Kazanmanın Yeni Yolu

vermek ve almakVermek ve Almak isimli düşündürücü kitabın yazarı Amerikalı ünlü akademisyen Adam Grant’e göre insanlar üç gruba ayrılıyor. Alıcılar, vericiler ve denklik meraklıları.

Alıcılar her zaman verdiklerinden daha fazla almak ister. Onlara göre yaşam bir kazan-kaybet oyunudur. Alıcı tipteki insanlarla iş yaşamında ya da okul hayatında çok karşılaşırız. Okul hayatında alıcılar, notlarını paylaşmazlar.
Kritik bilgileri diğer öğrencilere aktarmazlar. Kendileri hariç, bütün sınıfın önemli bir noktayı atlayarak kalması umurlarında değildir. Hatta buna memnun olurlar.
İş hayatındaki alıcılar da sadece yükselmeyi hedeflerler. Başkalarının üstüne basmak, başkalarını karalarken kendilerini göklere çıkarmak onlar için oldukça sıradandır. Alıcılar çoğu zaman verici rolü de yaparlar. Başkalarına yardım eder gibi görünerek, onlardan alacaklarını almayı hedeflerler. İstediklerini ele geçirince de, kendisine yardım eden insanları tamamen unuturlar. Sadakatleri hiç yoktur, kadir kıymet hiç bilmezler.

 Alıcılar başkalarını kandırabildikleri ölçüde kariyer basamaklarını hızlı tırmanırlar. Aile hayatında da klasik olarak hükümrandırlar. Flört döneminde nişanlısıyla biraz denklik meraklısı gibi davransa da evlendikten sonra tamamen kendi çıkarları doğrultusunda hareket eden bencil bir insana dönüşür. Gerektiğinde başkalarına karşı çok iyi rol keserler. Başka insanları kullanmak amacıyla sürekli olarak çevre yapmaya çalışırlar. Alıcılar ben dilini kullanır.

Vericiler ise, almaktan çok vermeyi tercih ederler. Çevrelerindeki insanların ihtiyaçlarına odaklıdırlar ve onlara yardım etmeye çalışırlar. Onlara göre yaşam kazan-kaybet ya da kazan-kazan oyunu da değildir. Başkasının kazanması onların sevinmesi için yeterlidir. Vericiler zamanlarını, enerjilerini, bilgi ve becerilerini, fikirlerini ve bağlantılarını cömertçe başkalarıyla paylaşır. Dışardan bakan birisi vericilerin sürekli zaman kaybettiğini düşünür. Hatta bir adım öteye vericilerin işleri başkalarına hediye ettiğini bile düşünebilirler. Adam Grant’e göre vericiler, bu yaptıkları sayesinde son derece doğal bir destek kümesi edinirler. Karşılık beklemeden yardım ettikçe, dost kümeleri giderek genişler ve bu dostlar kendiliklerinden verici olan kişiye yardım ederler. Vericilerin karşılık beklemeden yard€ım etmedeki samimiyetleri, onları kariyer veya iş dünyasındaki basamaklarda inanılmaz güzel fırsatlar sunar ve hızlı yükseltir.

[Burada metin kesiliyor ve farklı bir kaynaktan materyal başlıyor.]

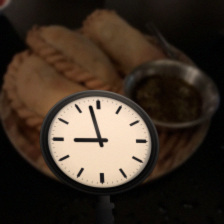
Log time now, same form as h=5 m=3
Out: h=8 m=58
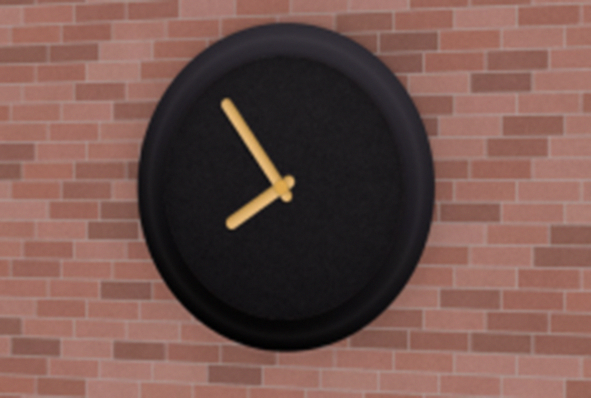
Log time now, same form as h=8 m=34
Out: h=7 m=54
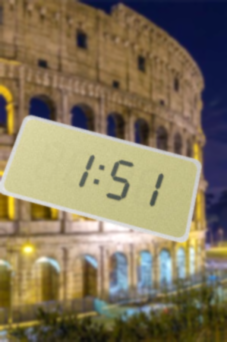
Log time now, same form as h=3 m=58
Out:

Adam Grant’in kitabında uzun uzun işlediği örneklere bakacak olursa başarı merdivenlerinin en üstünde hem vericiler hem de alıcılar vardır. Ne var ki başarı basamaklarının üstünde vericiler kalıcı, alıcılar geçicidir. Alıcıların er ya da geç gerçek yüzleri ortaya çıkar ve düşüşe geçerler. Vericiler ise doğal bir destek kümesiyle en tepede kalır. Başka insanların vericileri tepede tutmak için taraftar olmasından daha önemlisi, diğer insanların da enerji, bilgi ve becerilerini bu en tepedeki eski dostlarına sunmasıdır. Vericilerin olağanüstü büyük ve giderek genişleyen bir çevreleri vardır. Vericiler dil olarak biz dilini kullanır.

Üçüncü grup denklik meraklılarıdır. Denklik meraklıları, bir şey vereceklerse karşılığında ne alacaklarına bakarlar. Onlar için hayat adil bir alışveriş olmalıdır. Okul hayatında bir denklik meraklısı, hiçbir zaman başka arkadaşına bedava ders çalıştırmaz. Mutlaka ondan para veya kendisi için kıymetli bir şey ister. Bir şey verecekse mutlaka bir şey almalıdır. Denklik meraklılarının dilinde “sen ve ben” ifadeleri geçer. Çevreleri alışveriş yaptıkları insanlar kadar büyüyebilir.

Modus Kitap’tan çıkan bu kitabı Türkçe olarak da temin edebilirsiniz.